## WHAT TO WORK ON
Return the lines of the data below in which the string "почты" occurs.

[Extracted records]
══════════
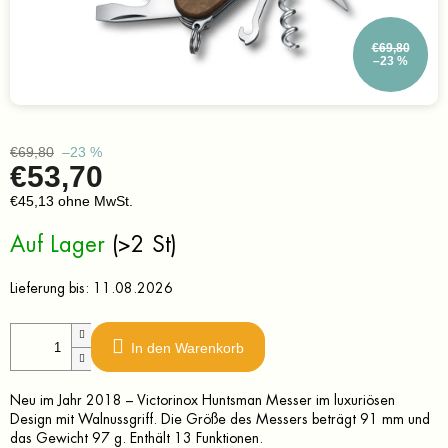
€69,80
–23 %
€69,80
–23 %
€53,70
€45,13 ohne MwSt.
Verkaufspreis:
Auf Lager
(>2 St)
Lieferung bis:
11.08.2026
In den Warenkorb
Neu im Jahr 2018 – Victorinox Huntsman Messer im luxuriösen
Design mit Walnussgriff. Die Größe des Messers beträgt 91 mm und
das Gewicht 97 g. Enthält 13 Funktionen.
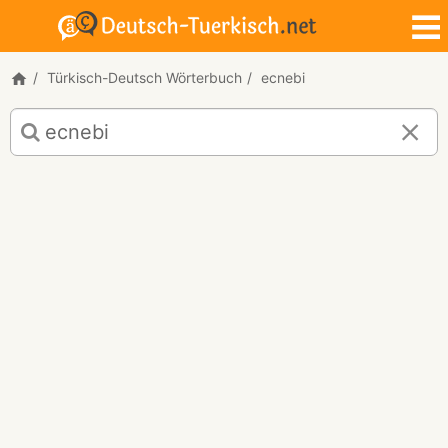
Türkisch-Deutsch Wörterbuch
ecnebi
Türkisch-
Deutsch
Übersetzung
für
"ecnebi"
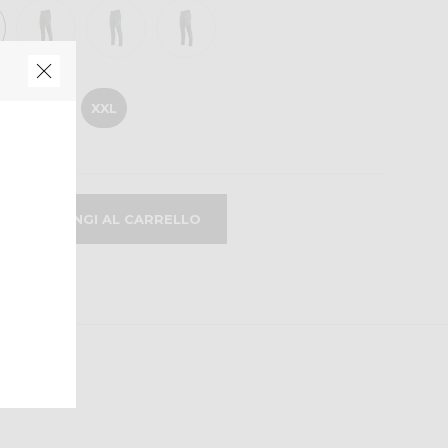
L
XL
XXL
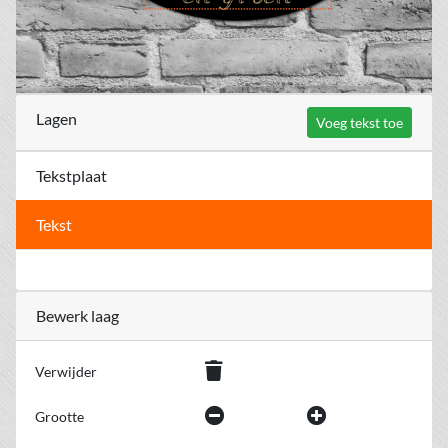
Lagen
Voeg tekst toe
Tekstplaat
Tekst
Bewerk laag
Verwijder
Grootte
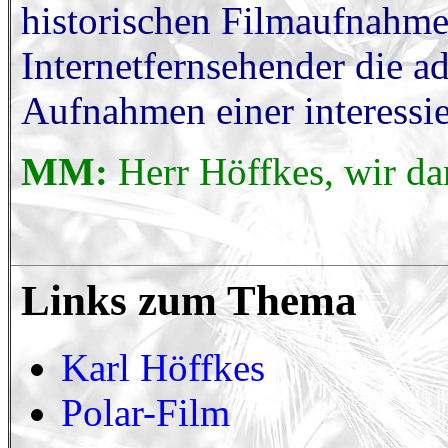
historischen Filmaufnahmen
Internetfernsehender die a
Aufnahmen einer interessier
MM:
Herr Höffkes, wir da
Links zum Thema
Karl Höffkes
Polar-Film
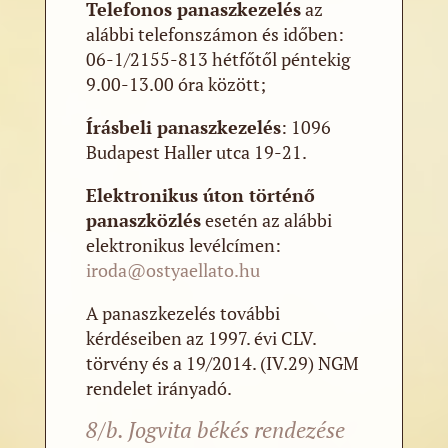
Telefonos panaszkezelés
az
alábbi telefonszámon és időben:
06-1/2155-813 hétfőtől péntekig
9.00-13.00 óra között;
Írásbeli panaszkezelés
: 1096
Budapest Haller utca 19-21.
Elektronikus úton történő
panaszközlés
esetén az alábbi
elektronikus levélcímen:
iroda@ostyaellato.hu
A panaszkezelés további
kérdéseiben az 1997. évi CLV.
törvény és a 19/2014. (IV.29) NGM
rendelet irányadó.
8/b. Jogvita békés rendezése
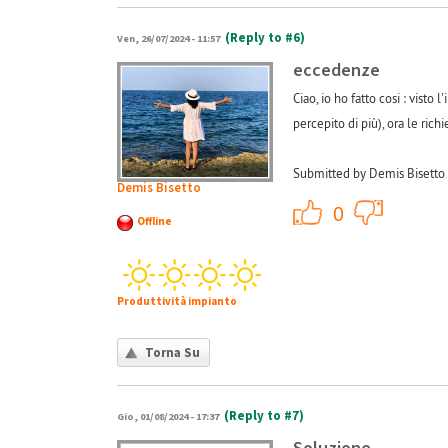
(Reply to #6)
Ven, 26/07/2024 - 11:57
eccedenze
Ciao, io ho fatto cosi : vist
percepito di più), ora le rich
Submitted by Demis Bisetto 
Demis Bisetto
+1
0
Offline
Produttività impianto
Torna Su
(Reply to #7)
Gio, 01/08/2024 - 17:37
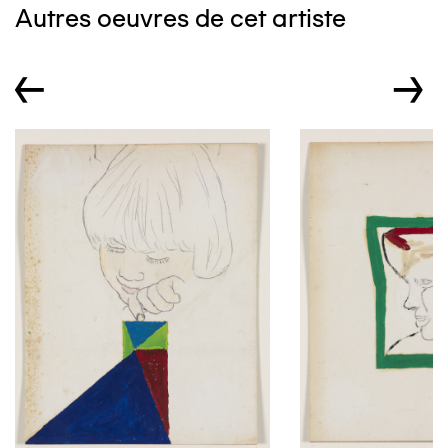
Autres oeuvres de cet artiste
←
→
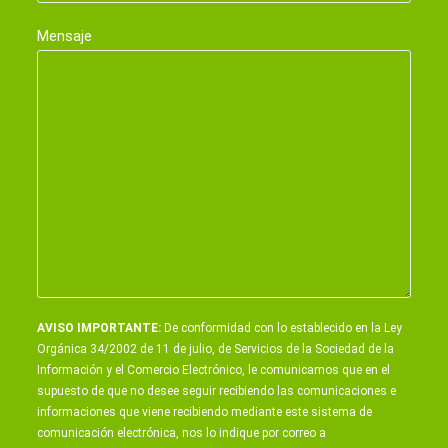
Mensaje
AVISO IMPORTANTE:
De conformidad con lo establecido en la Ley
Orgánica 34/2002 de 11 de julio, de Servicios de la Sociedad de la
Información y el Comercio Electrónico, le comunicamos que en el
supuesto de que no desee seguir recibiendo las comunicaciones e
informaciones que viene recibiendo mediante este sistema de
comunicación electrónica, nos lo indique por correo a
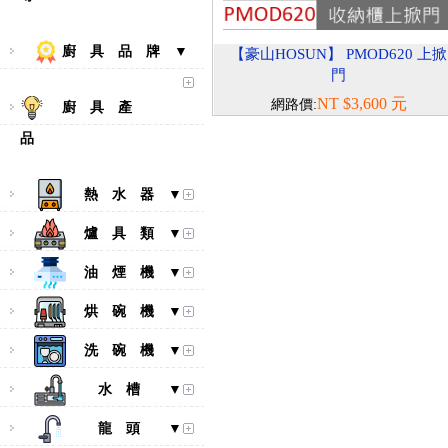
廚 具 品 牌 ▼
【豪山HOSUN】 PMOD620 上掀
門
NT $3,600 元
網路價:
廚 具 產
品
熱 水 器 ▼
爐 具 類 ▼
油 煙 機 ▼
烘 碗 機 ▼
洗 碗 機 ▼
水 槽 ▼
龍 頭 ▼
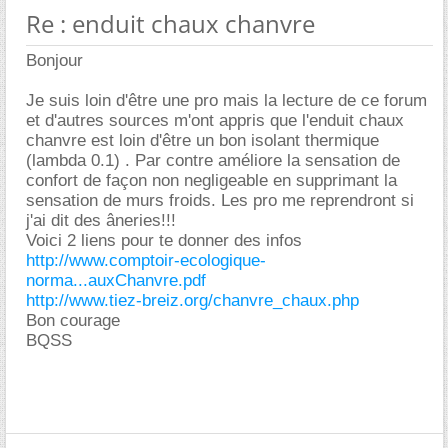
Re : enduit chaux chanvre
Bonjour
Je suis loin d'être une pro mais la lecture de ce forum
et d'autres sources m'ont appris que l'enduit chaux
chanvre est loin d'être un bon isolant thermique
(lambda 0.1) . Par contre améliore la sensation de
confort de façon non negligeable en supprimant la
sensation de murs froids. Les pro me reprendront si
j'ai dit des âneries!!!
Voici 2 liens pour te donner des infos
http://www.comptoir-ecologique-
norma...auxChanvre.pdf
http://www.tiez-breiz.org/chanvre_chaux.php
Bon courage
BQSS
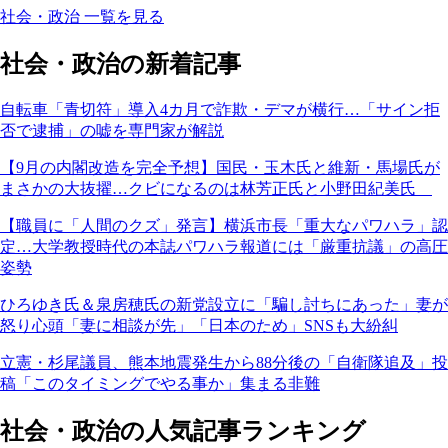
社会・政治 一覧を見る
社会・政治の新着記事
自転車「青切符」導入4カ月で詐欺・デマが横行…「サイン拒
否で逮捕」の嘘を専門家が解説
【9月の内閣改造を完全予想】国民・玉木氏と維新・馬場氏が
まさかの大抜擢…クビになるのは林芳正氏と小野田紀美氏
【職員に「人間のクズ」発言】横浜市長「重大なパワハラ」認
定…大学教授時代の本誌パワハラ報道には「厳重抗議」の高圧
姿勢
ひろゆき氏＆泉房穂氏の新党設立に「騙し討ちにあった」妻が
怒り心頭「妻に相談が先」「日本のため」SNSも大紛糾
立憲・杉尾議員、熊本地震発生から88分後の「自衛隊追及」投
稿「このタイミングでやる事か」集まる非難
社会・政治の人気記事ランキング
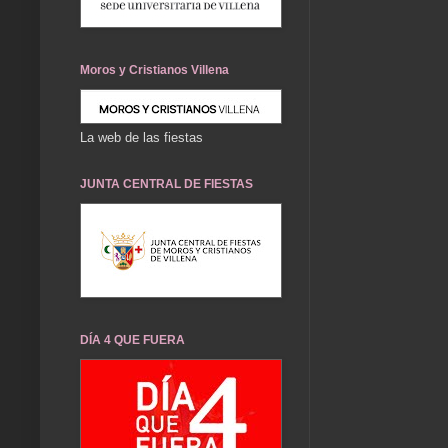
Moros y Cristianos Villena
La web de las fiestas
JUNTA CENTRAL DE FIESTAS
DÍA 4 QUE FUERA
══════════
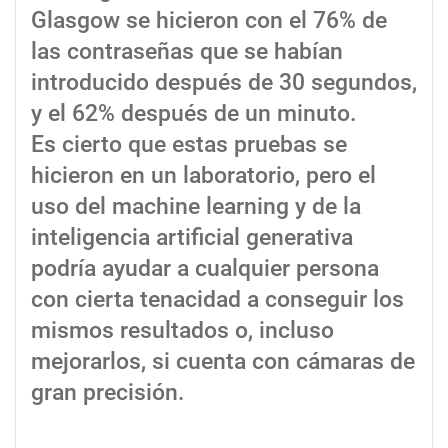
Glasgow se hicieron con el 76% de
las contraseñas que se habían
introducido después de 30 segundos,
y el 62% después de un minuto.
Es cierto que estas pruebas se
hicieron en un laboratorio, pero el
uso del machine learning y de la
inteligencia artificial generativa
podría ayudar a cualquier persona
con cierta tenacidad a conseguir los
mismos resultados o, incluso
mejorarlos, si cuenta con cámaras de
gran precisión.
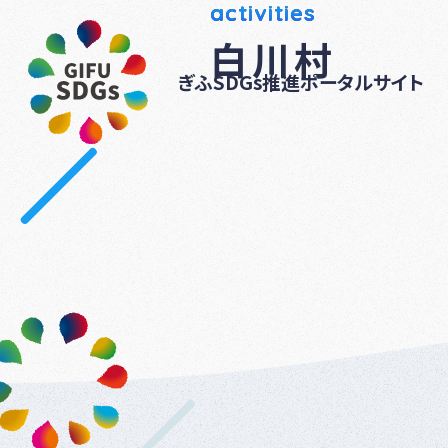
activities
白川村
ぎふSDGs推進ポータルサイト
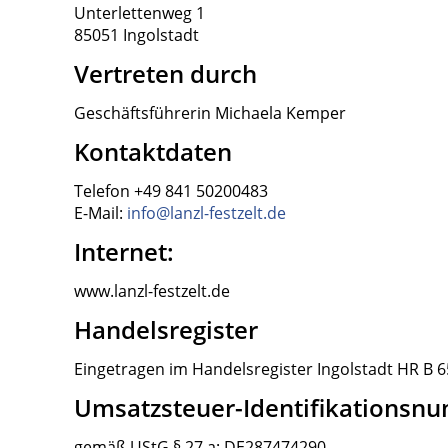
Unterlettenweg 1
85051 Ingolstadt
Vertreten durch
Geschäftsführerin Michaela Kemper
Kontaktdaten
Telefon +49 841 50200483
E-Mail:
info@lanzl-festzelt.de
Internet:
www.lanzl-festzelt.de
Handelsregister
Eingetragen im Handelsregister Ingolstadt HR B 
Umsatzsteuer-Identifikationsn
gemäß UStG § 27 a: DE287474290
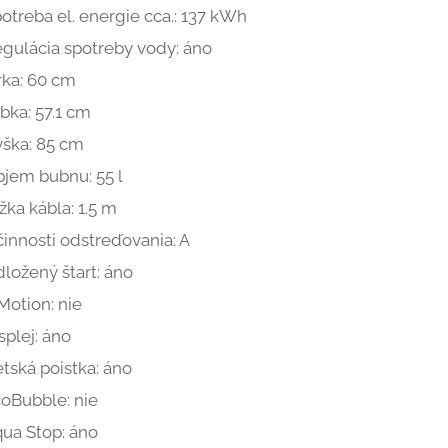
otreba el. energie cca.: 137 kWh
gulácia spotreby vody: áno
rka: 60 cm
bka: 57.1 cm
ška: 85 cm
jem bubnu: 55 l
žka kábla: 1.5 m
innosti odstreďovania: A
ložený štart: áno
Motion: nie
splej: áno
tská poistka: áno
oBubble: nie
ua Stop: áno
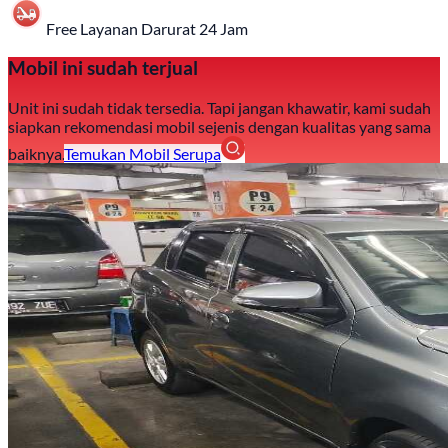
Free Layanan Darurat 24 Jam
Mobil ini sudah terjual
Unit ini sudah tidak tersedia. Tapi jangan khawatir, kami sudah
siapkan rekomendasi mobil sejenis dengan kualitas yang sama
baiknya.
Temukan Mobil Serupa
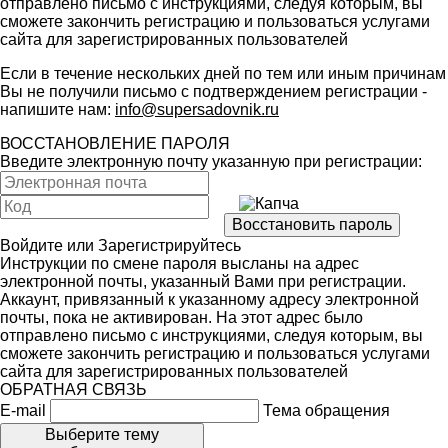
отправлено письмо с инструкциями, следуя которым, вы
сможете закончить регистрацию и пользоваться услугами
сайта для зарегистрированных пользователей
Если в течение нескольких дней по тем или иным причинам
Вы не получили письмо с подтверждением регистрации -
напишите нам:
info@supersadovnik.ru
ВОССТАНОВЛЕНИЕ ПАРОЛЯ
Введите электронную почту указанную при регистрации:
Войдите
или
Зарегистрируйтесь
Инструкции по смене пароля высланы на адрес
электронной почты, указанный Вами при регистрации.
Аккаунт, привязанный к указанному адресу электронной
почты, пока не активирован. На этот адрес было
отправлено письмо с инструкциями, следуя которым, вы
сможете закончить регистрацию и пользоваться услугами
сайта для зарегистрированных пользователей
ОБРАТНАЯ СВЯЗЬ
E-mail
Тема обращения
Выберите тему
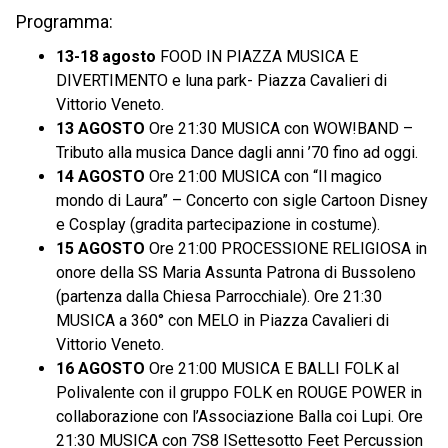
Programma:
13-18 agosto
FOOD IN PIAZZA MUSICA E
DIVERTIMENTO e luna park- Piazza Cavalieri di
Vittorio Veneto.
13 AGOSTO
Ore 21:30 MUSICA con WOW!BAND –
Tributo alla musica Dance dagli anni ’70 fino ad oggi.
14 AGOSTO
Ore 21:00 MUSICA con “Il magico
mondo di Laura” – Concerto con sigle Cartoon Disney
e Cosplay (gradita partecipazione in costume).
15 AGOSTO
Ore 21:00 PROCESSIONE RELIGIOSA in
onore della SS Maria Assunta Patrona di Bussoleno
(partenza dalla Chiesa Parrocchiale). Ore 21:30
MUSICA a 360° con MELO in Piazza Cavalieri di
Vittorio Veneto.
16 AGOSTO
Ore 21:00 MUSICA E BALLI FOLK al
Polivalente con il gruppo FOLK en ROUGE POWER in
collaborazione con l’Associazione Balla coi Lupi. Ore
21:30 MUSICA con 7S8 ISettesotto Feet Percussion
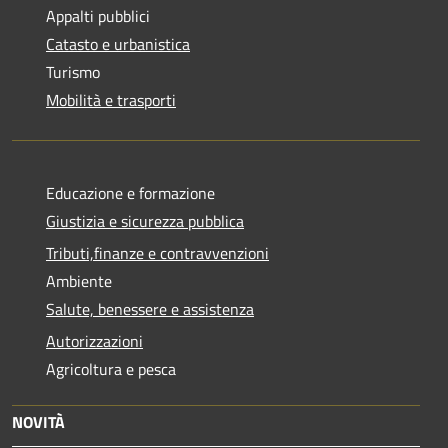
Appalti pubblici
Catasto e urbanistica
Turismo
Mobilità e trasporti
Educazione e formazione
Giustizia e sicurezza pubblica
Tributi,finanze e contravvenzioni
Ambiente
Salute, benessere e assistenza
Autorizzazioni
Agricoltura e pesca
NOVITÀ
══════════
## TASK RESULT
электронной почты, указанный Вами при регистрации.
почты, пока не активирован. На этот адрес было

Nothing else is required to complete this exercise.